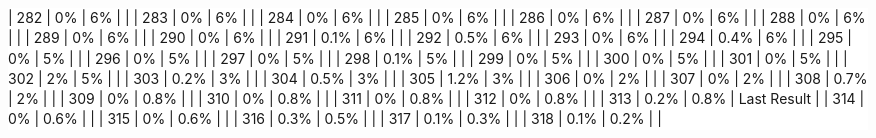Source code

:| 282 | 0% | 6% |  |
| 283 | 0% | 6% |  |
| 284 | 0% | 6% |  |
| 285 | 0% | 6% |  |
| 286 | 0% | 6% |  |
| 287 | 0% | 6% |  |
| 288 | 0% | 6% |  |
| 289 | 0% | 6% |  |
| 290 | 0% | 6% |  |
| 291 | 0.1% | 6% |  |
| 292 | 0.5% | 6% |  |
| 293 | 0% | 6% |  |
| 294 | 0.4% | 6% |  |
| 295 | 0% | 5% |  |
| 296 | 0% | 5% |  |
| 297 | 0% | 5% |  |
| 298 | 0.1% | 5% |  |
| 299 | 0% | 5% |  |
| 300 | 0% | 5% |  |
| 301 | 0% | 5% |  |
| 302 | 2% | 5% |  |
| 303 | 0.2% | 3% |  |
| 304 | 0.5% | 3% |  |
| 305 | 1.2% | 3% |  |
| 306 | 0% | 2% |  |
| 307 | 0% | 2% |  |
| 308 | 0.7% | 2% |  |
| 309 | 0% | 0.8% |  |
| 310 | 0% | 0.8% |  |
| 311 | 0% | 0.8% |  |
| 312 | 0% | 0.8% |  |
| 313 | 0.2% | 0.8% | Last Result |
| 314 | 0% | 0.6% |  |
| 315 | 0% | 0.6% |  |
| 316 | 0.3% | 0.5% |  |
| 317 | 0.1% | 0.3% |  |
| 318 | 0.1% | 0.2% |  |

□ □ □ □

What you return must be every entry, word for word, without any pictures.

Source code

:| 282 | 0% | 6% |  |
| 283 | 0% | 6% |  |
| 284 | 0% | 6% |  |
| 285 | 0% | 6% |  |
| 286 | 0% | 6% |  |
| 287 | 0% | 6% |  |
| 288 | 0% | 6% |  |
| 289 | 0% | 6% |  |
| 290 | 0% | 6% |  |
| 291 | 0.1% | 6% |  |
| 292 | 0.5% | 6% |  |
| 293 | 0% | 6% |  |
| 294 | 0.4% | 6% |  |
| 295 | 0% | 5% |  |
| 296 | 0% | 5% |  |
| 297 | 0% | 5% |  |
| 298 | 0.1% | 5% |  |
| 299 | 0% | 5% |  |
| 300 | 0% | 5% |  |
| 301 | 0% | 5% |  |
| 302 | 2% | 5% |  |
| 303 | 0.2% | 3% |  |
| 304 | 0.5% | 3% |  |
| 305 | 1.2% | 3% |  |
| 306 | 0% | 2% |  |
| 307 | 0% | 2% |  |
| 308 | 0.7% | 2% |  |
| 309 | 0% | 0.8% |  |
| 310 | 0% | 0.8% |  |
| 311 | 0% | 0.8% |  |
| 312 | 0% | 0.8% |  |
| 313 | 0.2% | 0.8% | Last Result |
| 314 | 0% | 0.6% |  |
| 315 | 0% | 0.6% |  |
| 316 | 0.3% | 0.5% |  |
| 317 | 0.1% | 0.3% |  |
| 318 | 0.1% | 0.2% |  |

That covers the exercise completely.